--- The problem ---
Reproduce each entry exactly.

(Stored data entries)
○ ○ ○ ○ ○

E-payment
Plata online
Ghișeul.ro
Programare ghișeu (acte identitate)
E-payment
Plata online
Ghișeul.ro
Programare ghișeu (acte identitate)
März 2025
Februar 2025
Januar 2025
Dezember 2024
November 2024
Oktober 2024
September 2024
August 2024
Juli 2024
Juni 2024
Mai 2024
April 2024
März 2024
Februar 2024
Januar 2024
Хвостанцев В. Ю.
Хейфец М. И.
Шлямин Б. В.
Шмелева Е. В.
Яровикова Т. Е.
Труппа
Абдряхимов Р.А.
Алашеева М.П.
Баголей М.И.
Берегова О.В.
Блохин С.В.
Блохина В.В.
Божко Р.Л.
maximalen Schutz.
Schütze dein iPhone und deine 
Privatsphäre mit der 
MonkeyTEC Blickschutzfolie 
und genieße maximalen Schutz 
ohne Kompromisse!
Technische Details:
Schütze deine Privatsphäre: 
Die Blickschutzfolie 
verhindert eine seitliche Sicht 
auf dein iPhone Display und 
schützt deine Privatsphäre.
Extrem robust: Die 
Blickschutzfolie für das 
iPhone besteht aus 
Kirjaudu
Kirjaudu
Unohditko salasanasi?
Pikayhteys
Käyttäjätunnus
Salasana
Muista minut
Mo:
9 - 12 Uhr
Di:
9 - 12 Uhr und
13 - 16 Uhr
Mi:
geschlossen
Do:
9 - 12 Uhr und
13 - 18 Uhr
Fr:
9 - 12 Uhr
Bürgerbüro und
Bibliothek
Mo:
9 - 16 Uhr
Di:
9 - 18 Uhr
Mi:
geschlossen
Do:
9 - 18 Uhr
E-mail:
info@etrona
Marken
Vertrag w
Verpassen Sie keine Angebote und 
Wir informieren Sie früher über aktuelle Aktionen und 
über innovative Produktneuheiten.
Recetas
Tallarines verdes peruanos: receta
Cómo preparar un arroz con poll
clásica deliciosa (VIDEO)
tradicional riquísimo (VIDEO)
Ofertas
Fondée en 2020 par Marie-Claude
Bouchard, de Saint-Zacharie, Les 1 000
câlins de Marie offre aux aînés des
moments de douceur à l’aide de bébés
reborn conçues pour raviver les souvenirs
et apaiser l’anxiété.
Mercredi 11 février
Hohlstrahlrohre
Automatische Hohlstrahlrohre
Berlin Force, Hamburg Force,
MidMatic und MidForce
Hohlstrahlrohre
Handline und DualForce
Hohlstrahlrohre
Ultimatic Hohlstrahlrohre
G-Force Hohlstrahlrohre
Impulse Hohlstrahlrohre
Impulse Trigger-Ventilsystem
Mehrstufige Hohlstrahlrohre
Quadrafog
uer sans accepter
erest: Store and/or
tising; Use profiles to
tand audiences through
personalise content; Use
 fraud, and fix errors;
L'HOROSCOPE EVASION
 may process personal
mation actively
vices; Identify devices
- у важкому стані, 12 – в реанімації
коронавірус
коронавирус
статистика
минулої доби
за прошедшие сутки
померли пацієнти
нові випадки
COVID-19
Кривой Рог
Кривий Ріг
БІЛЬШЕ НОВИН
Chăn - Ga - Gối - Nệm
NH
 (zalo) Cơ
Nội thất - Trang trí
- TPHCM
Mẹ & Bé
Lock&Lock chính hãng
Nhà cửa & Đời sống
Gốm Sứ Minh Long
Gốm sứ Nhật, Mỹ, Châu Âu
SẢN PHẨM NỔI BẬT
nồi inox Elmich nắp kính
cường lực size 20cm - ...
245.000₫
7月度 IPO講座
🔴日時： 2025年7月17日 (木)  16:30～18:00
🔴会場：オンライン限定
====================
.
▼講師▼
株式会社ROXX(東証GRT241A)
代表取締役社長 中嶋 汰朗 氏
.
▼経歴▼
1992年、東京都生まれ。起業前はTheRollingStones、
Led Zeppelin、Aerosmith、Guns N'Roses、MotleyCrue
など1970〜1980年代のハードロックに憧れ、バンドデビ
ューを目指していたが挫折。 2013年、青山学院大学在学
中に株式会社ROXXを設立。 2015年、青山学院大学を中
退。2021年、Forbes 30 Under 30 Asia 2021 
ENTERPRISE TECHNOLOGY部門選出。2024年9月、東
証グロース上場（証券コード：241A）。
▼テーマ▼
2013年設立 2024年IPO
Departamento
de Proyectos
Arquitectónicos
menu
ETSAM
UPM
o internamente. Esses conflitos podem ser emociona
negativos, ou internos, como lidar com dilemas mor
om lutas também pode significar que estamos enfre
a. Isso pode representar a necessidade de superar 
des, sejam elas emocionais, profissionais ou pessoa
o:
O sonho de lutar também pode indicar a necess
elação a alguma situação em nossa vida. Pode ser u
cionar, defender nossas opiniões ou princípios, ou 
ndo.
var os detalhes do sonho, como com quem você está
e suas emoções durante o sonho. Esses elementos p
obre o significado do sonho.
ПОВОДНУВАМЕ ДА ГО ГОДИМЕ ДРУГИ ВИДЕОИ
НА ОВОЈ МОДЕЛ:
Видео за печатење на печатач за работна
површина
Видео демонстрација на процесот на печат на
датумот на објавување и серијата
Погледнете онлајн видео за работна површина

○ ○ ○ ○ ○

--- Answer space ---
E-payment
Plata online
Ghișeul.ro
Programare ghișeu (acte identitate)
E-payment
Plata online
Ghișeul.ro
Programare ghișeu (acte identitate)
März 2025
Februar 2025
Januar 2025
Dezember 2024
November 2024
Oktober 2024
September 2024
August 2024
Juli 2024
Juni 2024
Mai 2024
April 2024
März 2024
Februar 2024
Januar 2024
Хвостанцев В. Ю.
Хейфец М. И.
Шлямин Б. В.
Шмелева Е. В.
Яровикова Т. Е.
Труппа
Абдряхимов Р.А.
Алашеева М.П.
Баголей М.И.
Берегова О.В.
Блохин С.В.
Блохина В.В.
Божко Р.Л.
maximalen Schutz.
Schütze dein iPhone und deine 
Privatsphäre mit der 
MonkeyTEC Blickschutzfolie 
und genieße maximalen Schutz 
ohne Kompromisse!
Technische Details:
Schütze deine Privatsphäre: 
Die Blickschutzfolie 
verhindert eine seitliche Sicht 
auf dein iPhone Display und 
schützt deine Privatsphäre.
Extrem robust: Die 
Blickschutzfolie für das 
iPhone besteht aus 
Kirjaudu
Kirjaudu
Unohditko salasanasi?
Pikayhteys
Käyttäjätunnus
Salasana
Muista minut
Mo:
9 - 12 Uhr
Di:
9 - 12 Uhr und
13 - 16 Uhr
Mi:
geschlossen
Do:
9 - 12 Uhr und
13 - 18 Uhr
Fr:
9 - 12 Uhr
Bürgerbüro und
Bibliothek
Mo:
9 - 16 Uhr
Di:
9 - 18 Uhr
Mi:
geschlossen
Do:
9 - 18 Uhr
E-mail:
info@etrona
Marken
Vertrag w
Verpassen Sie keine Angebote und 
Wir informieren Sie früher über aktuelle Aktionen und 
über innovative Produktneuheiten.
Recetas
Tallarines verdes peruanos: receta
Cómo preparar un arroz con poll
clásica deliciosa (VIDEO)
tradicional riquísimo (VIDEO)
Ofertas
Fondée en 2020 par Marie-Claude
Bouchard, de Saint-Zacharie, Les 1 000
câlins de Marie offre aux aînés des
moments de douceur à l’aide de bébés
reborn conçues pour raviver les souvenirs
et apaiser l’anxiété.
Mercredi 11 février
Hohlstrahlrohre
Automatische Hohlstrahlrohre
Berlin Force, Hamburg Force,
MidMatic und MidForce
Hohlstrahlrohre
Handline und DualForce
Hohlstrahlrohre
Ultimatic Hohlstrahlrohre
G-Force Hohlstrahlrohre
Impulse Hohlstrahlrohre
Impulse Trigger-Ventilsystem
Mehrstufige Hohlstrahlrohre
Quadrafog
uer sans accepter
erest: Store and/or
tising; Use profiles to
tand audiences through
personalise content; Use
 fraud, and fix errors;
L'HOROSCOPE EVASION
 may process personal
mation actively
vices; Identify devices
- у важкому стані, 12 – в реанімації
коронавірус
коронавирус
статистика
минулої доби
за прошедшие сутки
померли пацієнти
нові випадки
COVID-19
Кривой Рог
Кривий Ріг
БІЛЬШЕ НОВИН
Chăn - Ga - Gối - Nệm
NH
 (zalo) Cơ
Nội thất - Trang trí
- TPHCM
Mẹ & Bé
Lock&Lock chính hãng
Nhà cửa & Đời sống
Gốm Sứ Minh Long
Gốm sứ Nhật, Mỹ, Châu Âu
SẢN PHẨM NỔI BẬT
nồi inox Elmich nắp kính
cường lực size 20cm - ...
245.000₫
7月度 IPO講座
🔴日時： 2025年7月17日 (木)  16:30～18:00
🔴会場：オンライン限定
====================
.
▼講師▼
株式会社ROXX(東証GRT241A)
代表取締役社長 中嶋 汰朗 氏
.
▼経歴▼
1992年、東京都生まれ。起業前はTheRollingStones、
Led Zeppelin、Aerosmith、Guns N'Roses、MotleyCrue
など1970〜1980年代のハードロックに憧れ、バンドデビ
ューを目指していたが挫折。 2013年、青山学院大学在学
中に株式会社ROXXを設立。 2015年、青山学院大学を中
退。2021年、Forbes 30 Under 30 Asia 2021 
ENTERPRISE TECHNOLOGY部門選出。2024年9月、東
証グロース上場（証券コード：241A）。
▼テーマ▼
2013年設立 2024年IPO
Departamento
de Proyectos
Arquitectónicos
menu
ETSAM
UPM
o internamente. Esses conflitos podem ser emociona
negativos, ou internos, como lidar com dilemas mor
om lutas também pode significar que estamos enfre
a. Isso pode representar a necessidade de superar 
des, sejam elas emocionais, profissionais ou pessoa
o:
O sonho de lutar também pode indicar a necess
elação a alguma situação em nossa vida. Pode ser u
cionar, defender nossas opiniões ou princípios, ou 
ndo.
var os detalhes do sonho, como com quem você está
e suas emoções durante o sonho. Esses elementos p
obre o significado do sonho.
ПОВОДНУВАМЕ ДА ГО ГОДИМЕ ДРУГИ ВИДЕОИ
НА ОВОЈ МОДЕЛ:
Видео за печатење на печатач за работна
површина
Видео демонстрација на процесот на печат на
датумот на објавување и серијата
Погледнете онлајн видео за работна површина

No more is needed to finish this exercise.